Twenty-two U.S. labor, consumer, faith, environmental and human rights organizations – including the AFL-CIO, Sierra Club, Presbyterian Church (USA) and Public Citizen – sent a letter to U.S. Trade Representative Ron Kirk calling on the U.S. government to implement the administration’s transparency pledges, to take the lead in ending the recently revealed secrecy pact and to release Trans-Pacific FTA negotiating texts. Groups in other participating countries sent similar letters to their governments.
“The fact that negotiators have gone out of their way to execute a special secrecy agreement has made a lot of people wonder just what exactly they are so afraid the press, the public and Congress would see if there was openness,” said Lori Wallach, director of Public Citizen’s Global Trade Watch. “While executives from hundreds of corporations have been named ‘official trade advisors’ by the Obama administration and given access to the texts, the people whose lives would be most affected may never get to see what our negotiators are bargaining for – and bargaining away – until it’s all over.”
Trans-Pacific FTA talks have taken place behind closed doors, and none of the draft texts has been released despite President Barack Obama’s promises that the Trans-Pacific FTA will usher in a new era of transparency in trade agreement negotiations and result in a “high-standard, 21st century agreement.” Two-thirds of all House Democrats just voted against Obama on FTAs he submitted that had been negotiated in secret by the previous administration.

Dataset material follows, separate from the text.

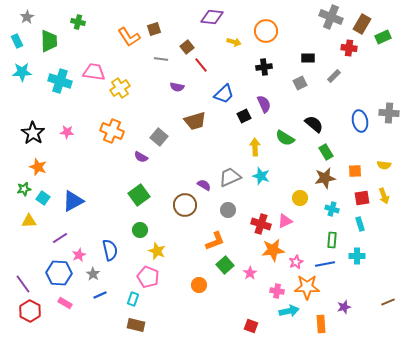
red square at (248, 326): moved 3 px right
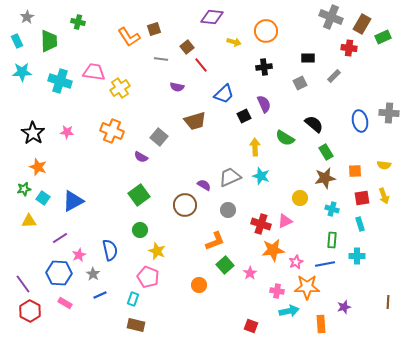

A greater percentage of House Democrats opposed Obama on the passage of these trade pacts than on any other legislation since he took office.
“Given that texts are released by the World Trade Organization and other negotiating venues in which these countries participate – and after years of Obama administration pledges that its trade policymaking would be open and inclusive – it is really outrageous that they signed a special pact to keep the content of these talks that will affect so many peoples’ lives totally secret,” said Wallach.
Today’s letter comes after an effort earlier this year to obtain access to negotiating texts. Obama administration officials never responded to the past demands, which also were made by major Democratic base organizations. In February, scores of civil society groups in five of the nine countries involved in the negotiations launched a coordinated “release the text” campaign with letters to their trade ministries. Parliamentarians in some countries have become involved in combating the secrecy surrounding the talks. It was not until the September negotiating round in Chicago that negotiators admitted that in May 2010 they had signed a secrecy agreement that would keep all negotiating documents secret for four years after the talks conclude.
“With numerous negotiating texts now established in addition to the investment and financial services chapters, the relevance and urgency of our request has only increased,” the letter said.